> **TASK DIRECTIONS**:
Write down each entry precisely as given.

> **DATA RECORDS**:

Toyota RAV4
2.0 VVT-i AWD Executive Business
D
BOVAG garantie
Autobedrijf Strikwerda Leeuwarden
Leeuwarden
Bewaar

> **TASK OUTPUT**:
Toyota RAV4
2.0 VVT-i AWD Executive Business
D
BOVAG garantie
Autobedrijf Strikwerda Leeuwarden
Leeuwarden
Bewaar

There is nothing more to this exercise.